Vol.34 インプラント使いまわし疑惑の周辺

愛知県豊橋市の歯科医院で、患者さんの骨内に埋入した後、予後が悪くて脱落したインプラント体を、別の患者さんに入れていたという「使いまわし疑惑」が週刊誌などで報じられ、大きな騒ぎになりました。もちろん、「使いまわし」が事実であるとすれば、その歯科医師は、法的にも、倫理的にも厳しく責任を問われるものと思われますが、私が、この騒ぎで感じたのは、それだけではありません。
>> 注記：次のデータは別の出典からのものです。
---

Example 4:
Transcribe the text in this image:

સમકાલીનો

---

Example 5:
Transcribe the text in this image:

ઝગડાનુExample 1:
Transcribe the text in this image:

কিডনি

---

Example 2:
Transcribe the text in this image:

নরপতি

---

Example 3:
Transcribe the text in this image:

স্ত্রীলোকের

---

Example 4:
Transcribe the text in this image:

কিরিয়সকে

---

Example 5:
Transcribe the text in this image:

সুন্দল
歯科で使用されるインプラント体は、生体の内部と外部とをつないでいる構造となっています。外部に当たる口腔内には、大腸よりも多く微生物が生息しているという状態ですが、口腔でのインプラントは、このような微生物の多い口腔と、微生物の存在を許さない生体の内部である骨膜下組織との間で、交通路のような役割を果たすことになります。インプラントは、所用の条件のもとでは非常に意義ある治療法とされていますが、本来、医学的常識からすればかなり特殊な治療だと言えます。 患者さんだけでなく、歯科医療者の多くも、そのことにあまり注意を払っていません。これが、安易なインプラント治療を生む背景になっているのではないかと思われます。インプラントは「第二の永久歯」などと喧伝されていますが、特殊治療であるという認識を、患者さんも持つべきではないかと考えています。件の歯科医師は、極めてその辺の感覚が鈍っていたようで、患者さんの同意なしに多数歯を勝手に抜歯してインプラントに置換し、その後、高額な請求をするという、事実であれば詐欺、傷害の罪に問われるようなことも繰り返していたとされています。
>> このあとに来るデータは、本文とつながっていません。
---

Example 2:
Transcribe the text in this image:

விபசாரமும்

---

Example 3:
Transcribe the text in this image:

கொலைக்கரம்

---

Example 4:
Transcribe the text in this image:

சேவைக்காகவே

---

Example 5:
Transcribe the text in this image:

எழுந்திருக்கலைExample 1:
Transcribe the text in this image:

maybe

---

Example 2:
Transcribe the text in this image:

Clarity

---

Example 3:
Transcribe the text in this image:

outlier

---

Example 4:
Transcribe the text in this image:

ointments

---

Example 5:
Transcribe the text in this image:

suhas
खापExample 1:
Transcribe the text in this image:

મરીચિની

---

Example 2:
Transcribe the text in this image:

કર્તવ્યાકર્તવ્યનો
今回の「事件」では、これを告発した歯科医師会側の対応にも疑問があります。まず、問題の事態が起こっているのであれば、それを止めさせるのが先決のはずで、慌てて東京で開催した記者会見の結果、保健所の立ち入り検査にも影響してしまったことが知られています。また、歯科医師会内部で、「インプラントの不具合で来院した患者さんに対しても、積極的に対応しないように」という文書を回しています。これは、事件の全容を示す証拠を保全するためと考えられますが、結果的には患者さんの利益を損なう可能性も否定できません。  おそらくは、「ありえないこと」が起こってしまったために、地元の歯科医師たちがパニック状態に陥っているのかもしれません。ここからしても、「インプラント使いまわし」は、極めて稀なケースだと考えられますが、全くありえないものでなかったことを、今回の「事件」が証明してしまったことになります。